Japan’s government has been conservative in interpreting data, and decided to upgrade to level 7 after compiling data and estimates over the past month. “We have refrained from making announcements until we have reliable data,” said nuclear safety agency spokesman Hidehiko Nishiyama. “The announcement is being made now because it became possible to look at and check the accumulated data assessed in two different ways,” he said, referring to measurements from his agency and Japan’s Nuclear Security Council.

As stipulated by the International Atomic Energy Agency (IAEA), a level-7 crisis means that a major release of radiation has occurred, including leakage of particles from the reactor core, with widespread impact on the environment and human health.

In Chernobyl, in Ukraine, a reactor exploded April 26, 1986, spewing a cloud of radiation over much of the Northern Hemisphere. A zone about 19 miles around the plant was declared uninhabitable, although some plant workers still live there for short periods and a few hundred other people have returned despite government encouragement to stay away.

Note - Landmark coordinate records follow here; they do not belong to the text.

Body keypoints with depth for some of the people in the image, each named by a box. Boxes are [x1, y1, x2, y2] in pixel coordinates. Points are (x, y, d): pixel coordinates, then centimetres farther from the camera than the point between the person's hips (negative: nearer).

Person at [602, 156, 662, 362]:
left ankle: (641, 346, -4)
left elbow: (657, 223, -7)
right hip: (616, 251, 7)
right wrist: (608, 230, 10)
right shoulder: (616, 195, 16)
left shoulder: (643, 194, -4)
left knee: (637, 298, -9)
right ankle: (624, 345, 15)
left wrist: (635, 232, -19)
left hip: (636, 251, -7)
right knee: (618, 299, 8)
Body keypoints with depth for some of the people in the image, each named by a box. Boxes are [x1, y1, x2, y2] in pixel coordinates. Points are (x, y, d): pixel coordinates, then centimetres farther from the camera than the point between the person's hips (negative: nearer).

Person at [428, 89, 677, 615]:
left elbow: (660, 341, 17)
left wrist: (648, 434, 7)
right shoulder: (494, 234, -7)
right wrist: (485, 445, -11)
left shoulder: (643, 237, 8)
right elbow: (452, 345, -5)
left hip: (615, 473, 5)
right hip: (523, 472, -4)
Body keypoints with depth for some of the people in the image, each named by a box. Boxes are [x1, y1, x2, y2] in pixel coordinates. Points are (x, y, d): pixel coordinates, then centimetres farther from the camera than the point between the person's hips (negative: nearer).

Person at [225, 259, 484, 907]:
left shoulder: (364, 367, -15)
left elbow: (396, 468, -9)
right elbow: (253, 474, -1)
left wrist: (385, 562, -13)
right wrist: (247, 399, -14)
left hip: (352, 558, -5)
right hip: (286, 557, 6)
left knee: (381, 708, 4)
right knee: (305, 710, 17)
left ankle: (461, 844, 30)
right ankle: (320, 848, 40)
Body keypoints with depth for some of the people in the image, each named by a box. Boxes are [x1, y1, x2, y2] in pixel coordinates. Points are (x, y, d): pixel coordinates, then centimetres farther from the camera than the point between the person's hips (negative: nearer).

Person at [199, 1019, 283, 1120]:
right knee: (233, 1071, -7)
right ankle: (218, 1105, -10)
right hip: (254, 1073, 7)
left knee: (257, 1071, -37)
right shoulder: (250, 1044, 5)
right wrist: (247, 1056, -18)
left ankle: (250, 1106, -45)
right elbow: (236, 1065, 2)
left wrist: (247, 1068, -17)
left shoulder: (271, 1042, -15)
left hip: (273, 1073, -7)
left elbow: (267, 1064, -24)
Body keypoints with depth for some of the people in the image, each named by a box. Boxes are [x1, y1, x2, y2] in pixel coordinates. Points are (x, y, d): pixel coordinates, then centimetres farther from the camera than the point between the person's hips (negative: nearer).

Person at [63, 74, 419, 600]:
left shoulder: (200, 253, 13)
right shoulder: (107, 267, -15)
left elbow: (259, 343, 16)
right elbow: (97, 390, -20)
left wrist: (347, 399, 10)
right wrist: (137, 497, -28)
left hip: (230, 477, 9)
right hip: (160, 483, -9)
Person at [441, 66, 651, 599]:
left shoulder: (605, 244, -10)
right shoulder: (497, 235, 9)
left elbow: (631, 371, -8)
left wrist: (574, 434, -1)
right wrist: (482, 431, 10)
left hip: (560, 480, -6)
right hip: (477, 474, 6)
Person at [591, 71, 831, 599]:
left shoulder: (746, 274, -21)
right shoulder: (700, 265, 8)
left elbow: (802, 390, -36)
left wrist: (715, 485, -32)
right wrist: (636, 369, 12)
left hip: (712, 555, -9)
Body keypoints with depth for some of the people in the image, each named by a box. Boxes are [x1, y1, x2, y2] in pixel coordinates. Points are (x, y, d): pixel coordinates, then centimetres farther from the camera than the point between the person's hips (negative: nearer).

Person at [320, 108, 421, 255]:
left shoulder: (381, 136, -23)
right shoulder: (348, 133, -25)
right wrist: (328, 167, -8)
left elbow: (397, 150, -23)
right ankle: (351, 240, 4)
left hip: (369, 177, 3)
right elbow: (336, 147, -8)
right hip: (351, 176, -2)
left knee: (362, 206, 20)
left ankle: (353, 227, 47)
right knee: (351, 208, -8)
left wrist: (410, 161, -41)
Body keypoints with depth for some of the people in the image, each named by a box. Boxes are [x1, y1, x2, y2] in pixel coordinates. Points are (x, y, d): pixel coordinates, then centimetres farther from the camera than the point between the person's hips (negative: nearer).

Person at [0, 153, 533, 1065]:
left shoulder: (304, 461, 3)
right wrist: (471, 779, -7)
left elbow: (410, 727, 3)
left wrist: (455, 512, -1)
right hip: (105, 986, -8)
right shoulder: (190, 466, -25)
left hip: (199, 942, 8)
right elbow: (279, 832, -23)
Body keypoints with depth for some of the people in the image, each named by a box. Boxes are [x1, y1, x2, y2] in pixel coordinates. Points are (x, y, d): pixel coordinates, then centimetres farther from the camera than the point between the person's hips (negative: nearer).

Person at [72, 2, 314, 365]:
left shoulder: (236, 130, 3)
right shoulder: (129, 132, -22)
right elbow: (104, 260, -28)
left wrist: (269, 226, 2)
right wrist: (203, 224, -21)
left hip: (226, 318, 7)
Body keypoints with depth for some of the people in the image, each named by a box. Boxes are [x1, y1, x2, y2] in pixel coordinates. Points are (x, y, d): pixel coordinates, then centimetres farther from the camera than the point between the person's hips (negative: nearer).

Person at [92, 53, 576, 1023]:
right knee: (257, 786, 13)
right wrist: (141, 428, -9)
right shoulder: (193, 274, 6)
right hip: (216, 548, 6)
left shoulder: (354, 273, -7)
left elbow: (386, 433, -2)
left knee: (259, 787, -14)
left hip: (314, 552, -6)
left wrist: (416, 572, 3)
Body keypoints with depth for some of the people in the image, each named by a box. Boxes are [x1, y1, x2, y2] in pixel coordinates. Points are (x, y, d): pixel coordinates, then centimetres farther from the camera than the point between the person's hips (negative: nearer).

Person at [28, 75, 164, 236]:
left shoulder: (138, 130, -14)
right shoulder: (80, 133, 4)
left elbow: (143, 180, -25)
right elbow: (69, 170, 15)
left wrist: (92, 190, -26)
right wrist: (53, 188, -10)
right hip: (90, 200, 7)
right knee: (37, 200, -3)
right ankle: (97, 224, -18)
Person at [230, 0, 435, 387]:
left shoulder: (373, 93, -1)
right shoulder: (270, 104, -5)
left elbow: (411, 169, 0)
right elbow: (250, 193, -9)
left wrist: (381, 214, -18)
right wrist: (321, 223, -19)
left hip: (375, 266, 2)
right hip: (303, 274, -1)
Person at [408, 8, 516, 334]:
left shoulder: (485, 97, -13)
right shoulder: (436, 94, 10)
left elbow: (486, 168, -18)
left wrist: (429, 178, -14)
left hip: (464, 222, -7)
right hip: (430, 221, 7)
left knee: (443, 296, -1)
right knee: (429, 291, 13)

In 2005, the Chernobyl Forum – a group comprising the IAEA and several other U.N. groups – said fewer than 50 deaths could be confirmed as being connected to Chernobyl, according to the Associated Press. It also said the number of radiation-related deaths among the 600,000 people who helped deal with the aftermath of the accident would ultimately be around 4,000. The U.N. health agency, however, has said about 9,300 people are likely to die of cancers caused by radiation. Some groups, including Greenpeace, have put the numbers 10 times higher.